«La télé connectée est un vrai bouleversement culturel»

par Raphaël GARRIGOS et Isabelle ROBERTS
publié le 7 avril 2011 à 9h12

Monsieur Numérique, c'est lui : Bruno Patino, 46 ans, qui, après le Monde et France Culture, s'est vu confier les rênes d'Internet sur France Télévisions par le président, Rémy Pflimlin, et ce, en plus de son poste de DG de France 5. Il était hier au MIP TV pour parler télé connectée.

M6 parle de «danger», Canal + ose une comparaison avec la crise de la presse écrite. Les chaînes de télé ont-elles raison d’avoir peur de la télé connectée ?

La télé connectée, c’est trois trucs. D’abord, c’est une nouvelle façon de regarder la télé, et ça, c’est le plus important ; ensuite, technologiquement, c’est la généralisation de la norme IP au monde de la télé ; et enfin, c’est l’arrivée d’un nouveau modèle économique. Je ne crois pas que les usages se tuent les uns les autres, mais les modèles économiques, oui ; on risque une vraie crise publicitaire, avec de nouveaux modèles. On peut effectivement comparer ça à la presse. Mais pour la télé, on va vers un vrai bouleversement culturel fascinant.

Lequel ?

Il y a le tsunami sur les modèles économiques, mais l’autre face du tsunami, ce sont les nouveaux usages. Jusqu’à présent, la télé, c’était une façon de réunir les gens dans le salon. La seule expérience qu’elle proposait, c’est une unité de lieu, une unité de temps : on est devant la télé - parfois en direct -, à la même heure, dans le salon ; c’est le média communautaire par excellence. Avec la télé connectée à cet univers ouvert qu’on appelle Internet, il y a partage, mais sans unité de lieu ni de temps. Quand je regarde France-Brésil, je tchate via mon téléphone avec mon cousin à São Paulo. La télé, c’est de la culture populaire, et donc du partage ; avec la télé connectée, on démultiplie le partage. Mais la seule chose dont on soit sûr, c’est que les télés vont être connectables, les gens ne se connecteront que si l’expérience est satisfaisante.

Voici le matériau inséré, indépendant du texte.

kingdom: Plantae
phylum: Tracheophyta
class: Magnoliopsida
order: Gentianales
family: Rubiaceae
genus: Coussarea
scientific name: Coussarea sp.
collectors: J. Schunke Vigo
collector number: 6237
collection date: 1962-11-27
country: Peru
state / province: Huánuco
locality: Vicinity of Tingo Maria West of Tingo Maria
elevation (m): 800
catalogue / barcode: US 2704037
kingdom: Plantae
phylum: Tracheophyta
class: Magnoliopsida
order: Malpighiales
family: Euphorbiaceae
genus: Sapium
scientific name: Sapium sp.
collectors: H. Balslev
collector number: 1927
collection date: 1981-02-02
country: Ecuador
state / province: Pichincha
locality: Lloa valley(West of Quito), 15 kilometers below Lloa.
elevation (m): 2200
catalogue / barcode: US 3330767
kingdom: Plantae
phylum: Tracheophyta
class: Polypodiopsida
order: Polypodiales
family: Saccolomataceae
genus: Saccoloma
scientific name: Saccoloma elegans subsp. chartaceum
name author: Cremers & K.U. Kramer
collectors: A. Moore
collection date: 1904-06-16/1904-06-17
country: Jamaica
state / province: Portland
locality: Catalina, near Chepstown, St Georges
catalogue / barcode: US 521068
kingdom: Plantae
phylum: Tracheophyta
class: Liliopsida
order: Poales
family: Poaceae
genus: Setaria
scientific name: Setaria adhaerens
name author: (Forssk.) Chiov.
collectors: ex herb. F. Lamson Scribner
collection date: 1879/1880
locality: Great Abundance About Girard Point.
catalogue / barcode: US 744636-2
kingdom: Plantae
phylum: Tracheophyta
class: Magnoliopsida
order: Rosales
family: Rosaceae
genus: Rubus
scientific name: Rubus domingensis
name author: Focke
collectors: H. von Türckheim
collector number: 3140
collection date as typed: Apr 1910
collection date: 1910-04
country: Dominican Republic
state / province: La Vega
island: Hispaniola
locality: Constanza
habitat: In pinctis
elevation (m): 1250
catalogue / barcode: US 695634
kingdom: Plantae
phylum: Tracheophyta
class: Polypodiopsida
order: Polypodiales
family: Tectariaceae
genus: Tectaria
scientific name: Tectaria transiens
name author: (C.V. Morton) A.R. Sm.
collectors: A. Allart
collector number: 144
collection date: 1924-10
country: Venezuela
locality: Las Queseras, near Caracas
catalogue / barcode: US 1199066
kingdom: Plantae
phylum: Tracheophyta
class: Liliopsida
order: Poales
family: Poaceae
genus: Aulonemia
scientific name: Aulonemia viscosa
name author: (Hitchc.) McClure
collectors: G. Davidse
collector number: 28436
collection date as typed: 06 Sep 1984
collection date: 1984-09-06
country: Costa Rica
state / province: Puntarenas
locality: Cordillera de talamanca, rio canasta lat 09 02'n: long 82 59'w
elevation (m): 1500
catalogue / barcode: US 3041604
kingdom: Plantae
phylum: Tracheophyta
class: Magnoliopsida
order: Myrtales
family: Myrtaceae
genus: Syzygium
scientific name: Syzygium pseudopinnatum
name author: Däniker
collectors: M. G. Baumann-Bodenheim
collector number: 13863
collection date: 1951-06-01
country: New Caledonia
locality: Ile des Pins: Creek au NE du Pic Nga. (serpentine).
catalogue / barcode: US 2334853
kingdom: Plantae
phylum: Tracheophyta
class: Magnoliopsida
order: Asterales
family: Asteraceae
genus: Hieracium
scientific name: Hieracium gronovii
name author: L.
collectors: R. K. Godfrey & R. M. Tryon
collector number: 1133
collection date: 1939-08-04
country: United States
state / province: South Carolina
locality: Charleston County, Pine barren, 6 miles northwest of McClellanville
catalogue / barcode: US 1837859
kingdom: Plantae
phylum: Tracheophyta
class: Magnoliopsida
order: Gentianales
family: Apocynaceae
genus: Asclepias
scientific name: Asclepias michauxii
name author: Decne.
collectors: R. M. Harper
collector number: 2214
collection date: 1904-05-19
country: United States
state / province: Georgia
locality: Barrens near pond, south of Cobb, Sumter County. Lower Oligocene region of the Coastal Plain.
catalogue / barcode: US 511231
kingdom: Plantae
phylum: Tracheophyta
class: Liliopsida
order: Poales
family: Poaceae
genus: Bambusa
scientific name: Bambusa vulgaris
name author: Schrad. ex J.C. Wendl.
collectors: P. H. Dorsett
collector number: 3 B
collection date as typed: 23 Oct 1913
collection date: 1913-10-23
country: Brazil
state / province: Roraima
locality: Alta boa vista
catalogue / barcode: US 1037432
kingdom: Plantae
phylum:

Ça ne répond pas à la question de la peur des chaînes de télé…

Elles ont peur de la perte de contrôle et de l’arrivée d’outils qu’elles ne connaissent pas bien. L’audiovisuel est un monde fermé, on l’a vu lors de l’arrivée de la TNT : dix-huit chaînes, c’était déjà trop. Avec la télé connectée, on arrive dans un système ouvert. Mais on peut avoir un système ouvert et régulé. La peur des télés, c’est de se dire «on est devenu super petits avec l’arrivée des opérateurs télécoms ; avec Google, on est microscopiques».

Ouvert et régulé, comment y arrive-t-on ?

En le disant, déjà ! Mais là, je parle en mon nom, pas en celui de France Télévisions. En promouvant des standards ou des normes qui soient les mêmes pour tous. Mais je ne suis pas pour un système totalement ouvert, il ne faut pas que tous s’approprient le travail du diffuseur et du producteur : ce serait alors comme au poker, c’est le plus riche qui gagne. Après, faut-il laisser une marge de manœuvre au téléspectateur pour qu’il mette des choses sur son écran ? Je ne vois pas au nom de quoi on pourrait le priver de mettre une application Facebook sur sa télé pour tchater pendant le match. Nous, à France Télévisions, on a mis le journal de France 2 sur Facebook, pourquoi empêcherait-on le téléspectateur de faire l’inverse ?

La télé connectée, c’est un enjeu pour France Télévisions ?

Un enjeu majeur, c’est une des priorités du numérique à France Télévisions. Ça et rattraper notre retard dans l’info, le sport, socialiser nos chaînes et tous nos programmes et préparer lourdement le transmédia. Je suis persuadé que notre mission de service public, c’est ça : promouvoir l’innovation.